Similar to the close-grip bench press, you’ll be simultaneously strengthening your chest and the anterior deltoids by targeting the triceps.

In addition, the narrow case of support further helps to strengthen the core. Here, you can adjust your hand positioning to reduce any strain you may feel on your anterior deltoid.

What Are The Benefits Of Close–Grip Push-Ups?

  • Great for strength and triceps hypertrophy.
  • Helps to develop lockout strength for overhead presses and bench.

How To Do A Close-Grip Push-Up?

Get into a position where your hands are underneath the shoulders, keeping in mind you can play around and adjust your hand position to find out what feels the best for you. Just make sure you are keeping your hands as close together as possible.

Move into a rigid front plank stance and perform the push-up slowly, keeping your glutes and core tight to maintain rigidity.

To maximize this workout, keep your elbows tucked tightly along your ribcage, making sure not to flair them in or out.

5. TRX Chest Flye

TRX Chest Flye

If you’re looking to replicate chest flyers on a cable machine, then this would be a great movement for you.

While it isn’t weighted, due to the unstable suspension straps with the angle of the fly, it adds together to make a more challenging fly option.

If you don’t have a suspension trainer, place your hands in socks (while in push-up position) and move your arms inwards and outwards.

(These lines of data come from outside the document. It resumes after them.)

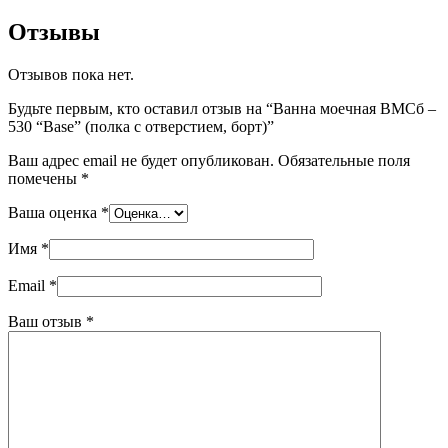
Отзывы
Отзывов пока нет.
Будьте первым, кто оставил отзыв на “Ванна моечная ВМСб –
530 “Base” (полка с отверстием, борт)”
Ваш адрес email не будет опубликован.
Обязательные поля
помечены
*
Ваша оценка
*
Имя
*
Email
*
Ваш отзыв
*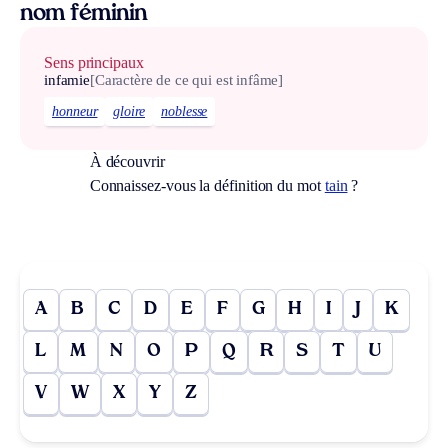
nom féminin
Sens principaux
infamie
[Caractère de ce qui est infâme]
honneur
gloire
noblesse
À découvrir
Connaissez-vous la définition du mot
tain
?
A
B
C
D
E
F
G
H
I
J
K
L
M
N
O
P
Q
R
S
T
U
V
W
X
Y
Z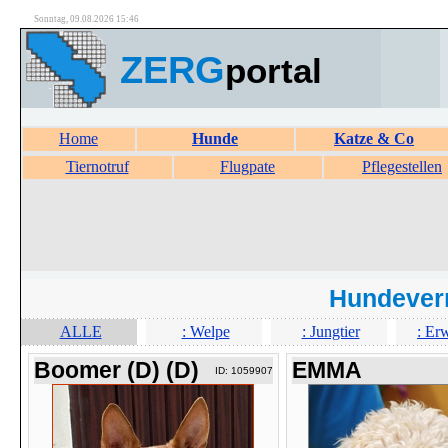
Sonntag, 09.08.2026 15:46
ZERG
portal
Home
Hunde
Katze & Co
Tiernotruf
Flugpate
Pflegestellen
Hundever
ALLE
: Welpe
: Jungtier
: Er
Boomer (D) (D)
EMMA
ID: 1059907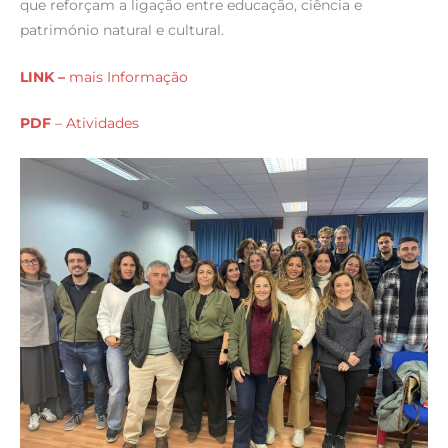
que reforçam a ligação entre educação, ciência e
património natural e cultural.
LINK –
mais Informação
PDF
– Atividades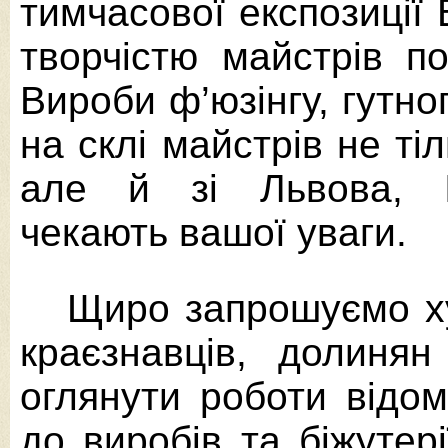
тимчасової експозиції
творчістю майстрів по
Вироби ф’юзінгу, гутно
на склі майстрів не т
але й зі Львова, Ів
чекають вашої уваги.
Щиро запрошуємо худ
краєзнавців, долинян
оглянути роботи відом
до виробів
та біжутер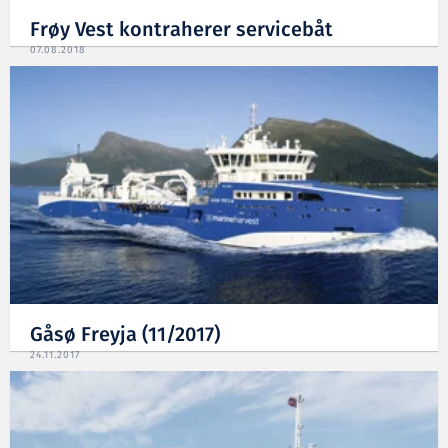
Frøy Vest kontraherer servicebåt
07.08.2018
Gåsø Freyja (11/2017)
24.11.2017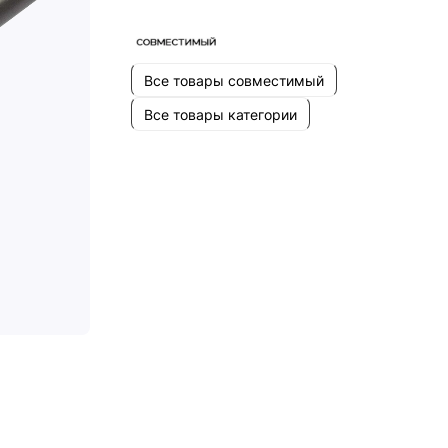
Все товары совместимый
Все товары категории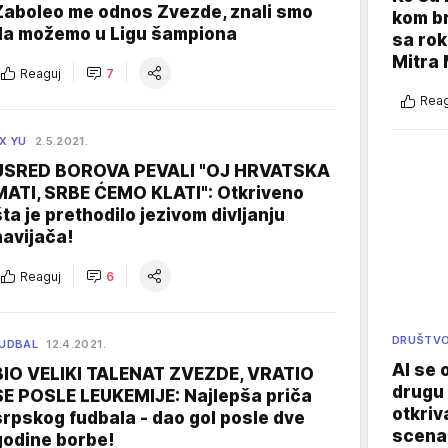
Zaboleo me odnos Zvezde, znali smo
kom br
da možemo u Ligu šampiona
sa rok
Mitra 
Reaguj
7
Reag
X YU
2.5.2021.
USRED BOROVA PEVALI "OJ HRVATSKA
MATI, SRBE ĆEMO KLATI": Otkriveno
šta je prethodilo jezivom divljanju
navijača!
Reaguj
6
DRUŠTV
UDBAL
12.4.2021.
AI se 
BIO VELIKI TALENAT ZVEZDE, VRATIO
drugu 
SE POSLE LEUKEMIJE: Najlepša priča
otkriv
srpskog fudbala - dao gol posle dve
scenar
godine borbe!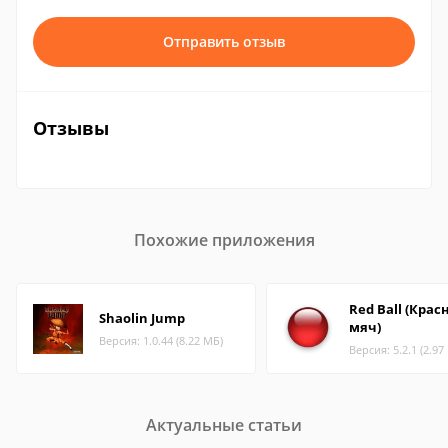
Отправить отзыв
Отзывы
Похожие приложения
Red Ball (Кра
Shaolin Jump
мяч)
Версия: 1.0.44 (8.22 МБ)
Версия: 5.2.1 (2.97
Актуальные статьи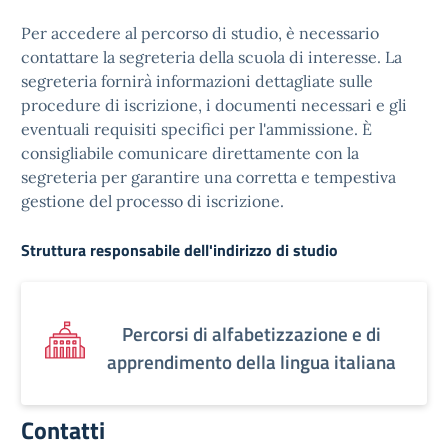
Per accedere al percorso di studio, è necessario
contattare la segreteria della scuola di interesse. La
segreteria fornirà informazioni dettagliate sulle
procedure di iscrizione, i documenti necessari e gli
eventuali requisiti specifici per l'ammissione. È
consigliabile comunicare direttamente con la
segreteria per garantire una corretta e tempestiva
gestione del processo di iscrizione.
Struttura responsabile dell'indirizzo di studio
Percorsi di alfabetizzazione e di
apprendimento della lingua italiana
Contatti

What Are The Benefits Of The TRX Chest Flye?

  • Builds muscular chest.
  • Strengthens shoulder stabilizers and core.
  • Places more tension on your chest due to instability, making you slow down.

How To Do A TRX Chest Flye?

Keep your feet firmly on the floor, placing your hands in the TRX straps. Start with your hands at the same level as your chest with your arms extended and your palms facing one another.

While maintaining a strong plank position, open your arms in an arc movement while lowering your body, keeping your elbows slightly bent. Then push back up and repeat.

6. Dip


You can practice the dip on a bench, rings, or parallel bars, and if you’re lacking equipment, the corner of a counter at home will work. Just make sure this is a stable and sturdy surface!

The great thing about the dip is that at slightly different angles you can hit different areas of the chest, as opposed to the push-up, helping you gain a more well-rounded tricep and chest development.

What Are The Benefits Of The Dip?

  • Improves overhead stability as a result of the triceps helping to steady the elbows while in the overhead position.
  • Improves upper body size and mass by working the triceps and chest in tandem.

How To Do The Dip?

Position yourself between the dip bars, taking a firm grip on the bars. Keep your shoulder blades depressed and retracted to engage your upper back.

Squeeze the bars to support your wrists, then press yourself upwards – make sure not to pull yourself backward.

Then, with force, contract your triceps while locking your elbows out and lowering yourself down, then repeat.

Final Thoughts

If you find yourself in a position where weights aren’t available, you no longer need to worry as this trusty guide provides you with all the knowledge you need to complete your chest exercise without any weights – so you never have to miss a chest day again!